**** MATERIAL FOR THIS TASK ****

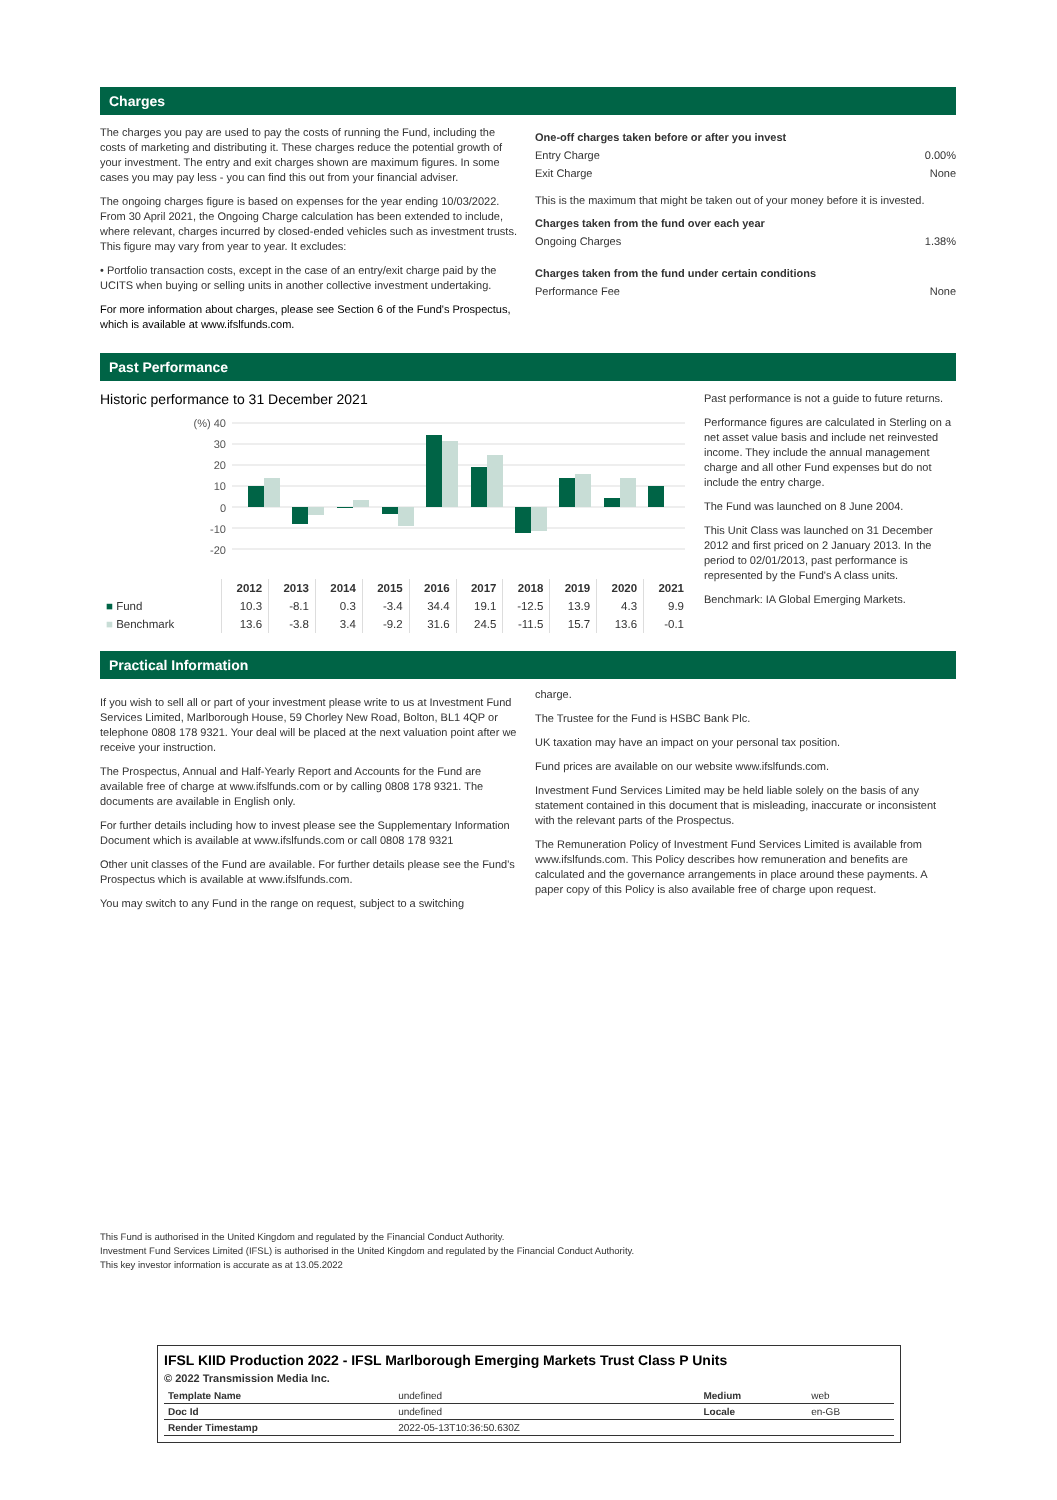Charges
The charges you pay are used to pay the costs of running the Fund, including the costs of marketing and distributing it. These charges reduce the potential growth of your investment. The entry and exit charges shown are maximum figures. In some cases you may pay less - you can find this out from your financial adviser.
The ongoing charges figure is based on expenses for the year ending 10/03/2022. From 30 April 2021, the Ongoing Charge calculation has been extended to include, where relevant, charges incurred by closed-ended vehicles such as investment trusts. This figure may vary from year to year. It excludes:
• Portfolio transaction costs, except in the case of an entry/exit charge paid by the UCITS when buying or selling units in another collective investment undertaking.
For more information about charges, please see Section 6 of the Fund's Prospectus, which is available at www.ifslfunds.com.
One-off charges taken before or after you invest
Entry Charge 0.00%
Exit Charge None
This is the maximum that might be taken out of your money before it is invested.
Charges taken from the fund over each year
Ongoing Charges 1.38%
Charges taken from the fund under certain conditions
Performance Fee None
Past Performance
Historic performance to 31 December 2021
(%) 40
30
20
10
0
-10
-20
| | 2012 | 2013 | 2014 | 2015 | 2016 | 2017 | 2018 | 2019 | 2020 | 2021 |
| --- | --- | --- | --- | --- | --- | --- | --- | --- | --- | --- |
| ■ Fund | 10.3 | -8.1 | 0.3 | -3.4 | 34.4 | 19.1 | -12.5 | 13.9 | 4.3 | 9.9 |
| ■ Benchmark | 13.6 | -3.8 | 3.4 | -9.2 | 31.6 | 24.5 | -11.5 | 15.7 | 13.6 | -0.1 |
Past performance is not a guide to future returns.
Performance figures are calculated in Sterling on a net asset value basis and include net reinvested income. They include the annual management charge and all other Fund expenses but do not include the entry charge.
The Fund was launched on 8 June 2004.
This Unit Class was launched on 31 December 2012 and first priced on 2 January 2013. In the period to 02/01/2013, past performance is represented by the Fund's A class units.
Benchmark: IA Global Emerging Markets.
Practical Information
If you wish to sell all or part of your investment please write to us at Investment Fund Services Limited, Marlborough House, 59 Chorley New Road, Bolton, BL1 4QP or telephone 0808 178 9321. Your deal will be placed at the next valuation point after we receive your instruction.
The Prospectus, Annual and Half-Yearly Report and Accounts for the Fund are available free of charge at www.ifslfunds.com or by calling 0808 178 9321. The documents are available in English only.
For further details including how to invest please see the Supplementary Information Document which is available at www.ifslfunds.com or call 0808 178 9321
Other unit classes of the Fund are available. For further details please see the Fund's Prospectus which is available at www.ifslfunds.com.
You may switch to any Fund in the range on request, subject to a switching
charge.
The Trustee for the Fund is HSBC Bank Plc.
UK taxation may have an impact on your personal tax position.
Fund prices are available on our website www.ifslfunds.com.
Investment Fund Services Limited may be held liable solely on the basis of any statement contained in this document that is misleading, inaccurate or inconsistent with the relevant parts of the Prospectus.
The Remuneration Policy of Investment Fund Services Limited is available from www.ifslfunds.com. This Policy describes how remuneration and benefits are calculated and the governance arrangements in place around these payments. A paper copy of this Policy is also available free of charge upon request.
This Fund is authorised in the United Kingdom and regulated by the Financial Conduct Authority.
Investment Fund Services Limited (IFSL) is authorised in the United Kingdom and regulated by the Financial Conduct Authority.
This key investor information is accurate as at 13.05.2022
IFSL KIID Production 2022 - IFSL Marlborough Emerging Markets Trust Class P Units
© 2022 Transmission Media Inc.
| Template Name | undefined | Medium | web |
| Doc Id | undefined | Locale | en-GB |
| Render Timestamp | 2022-05-13T10:36:50.630Z | | |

****

§ WORK INSTRUCTION:
Restate the material word for word, minus pictures.

§ YOUR RESPONSE:
Charges
The charges you pay are used to pay the costs of running the Fund, including the costs of marketing and distributing it. These charges reduce the potential growth of your investment. The entry and exit charges shown are maximum figures. In some cases you may pay less - you can find this out from your financial adviser.
The ongoing charges figure is based on expenses for the year ending 10/03/2022. From 30 April 2021, the Ongoing Charge calculation has been extended to include, where relevant, charges incurred by closed-ended vehicles such as investment trusts. This figure may vary from year to year. It excludes:
• Portfolio transaction costs, except in the case of an entry/exit charge paid by the UCITS when buying or selling units in another collective investment undertaking.
For more information about charges, please see Section 6 of the Fund's Prospectus, which is available at www.ifslfunds.com.
One-off charges taken before or after you invest
Entry Charge 0.00%
Exit Charge None
This is the maximum that might be taken out of your money before it is invested.
Charges taken from the fund over each year
Ongoing Charges 1.38%
Charges taken from the fund under certain conditions
Performance Fee None
Past Performance
Historic performance to 31 December 2021
(%) 40
30
20
10
0
-10
-20
| | 2012 | 2013 | 2014 | 2015 | 2016 | 2017 | 2018 | 2019 | 2020 | 2021 |
| --- | --- | --- | --- | --- | --- | --- | --- | --- | --- | --- |
| ■ Fund | 10.3 | -8.1 | 0.3 | -3.4 | 34.4 | 19.1 | -12.5 | 13.9 | 4.3 | 9.9 |
| ■ Benchmark | 13.6 | -3.8 | 3.4 | -9.2 | 31.6 | 24.5 | -11.5 | 15.7 | 13.6 | -0.1 |
Past performance is not a guide to future returns.
Performance figures are calculated in Sterling on a net asset value basis and include net reinvested income. They include the annual management charge and all other Fund expenses but do not include the entry charge.
The Fund was launched on 8 June 2004.
This Unit Class was launched on 31 December 2012 and first priced on 2 January 2013. In the period to 02/01/2013, past performance is represented by the Fund's A class units.
Benchmark: IA Global Emerging Markets.
Practical Information
If you wish to sell all or part of your investment please write to us at Investment Fund Services Limited, Marlborough House, 59 Chorley New Road, Bolton, BL1 4QP or telephone 0808 178 9321. Your deal will be placed at the next valuation point after we receive your instruction.
The Prospectus, Annual and Half-Yearly Report and Accounts for the Fund are available free of charge at www.ifslfunds.com or by calling 0808 178 9321. The documents are available in English only.
For further details including how to invest please see the Supplementary Information Document which is available at www.ifslfunds.com or call 0808 178 9321
Other unit classes of the Fund are available. For further details please see the Fund's Prospectus which is available at www.ifslfunds.com.
You may switch to any Fund in the range on request, subject to a switching
charge.
The Trustee for the Fund is HSBC Bank Plc.
UK taxation may have an impact on your personal tax position.
Fund prices are available on our website www.ifslfunds.com.
Investment Fund Services Limited may be held liable solely on the basis of any statement contained in this document that is misleading, inaccurate or inconsistent with the relevant parts of the Prospectus.
The Remuneration Policy of Investment Fund Services Limited is available from www.ifslfunds.com. This Policy describes how remuneration and benefits are calculated and the governance arrangements in place around these payments. A paper copy of this Policy is also available free of charge upon request.
This Fund is authorised in the United Kingdom and regulated by the Financial Conduct Authority.
Investment Fund Services Limited (IFSL) is authorised in the United Kingdom and regulated by the Financial Conduct Authority.
This key investor information is accurate as at 13.05.2022
IFSL KIID Production 2022 - IFSL Marlborough Emerging Markets Trust Class P Units
© 2022 Transmission Media Inc.
| Template Name | undefined | Medium | web |
| Doc Id | undefined | Locale | en-GB |
| Render Timestamp | 2022-05-13T10:36:50.630Z | | |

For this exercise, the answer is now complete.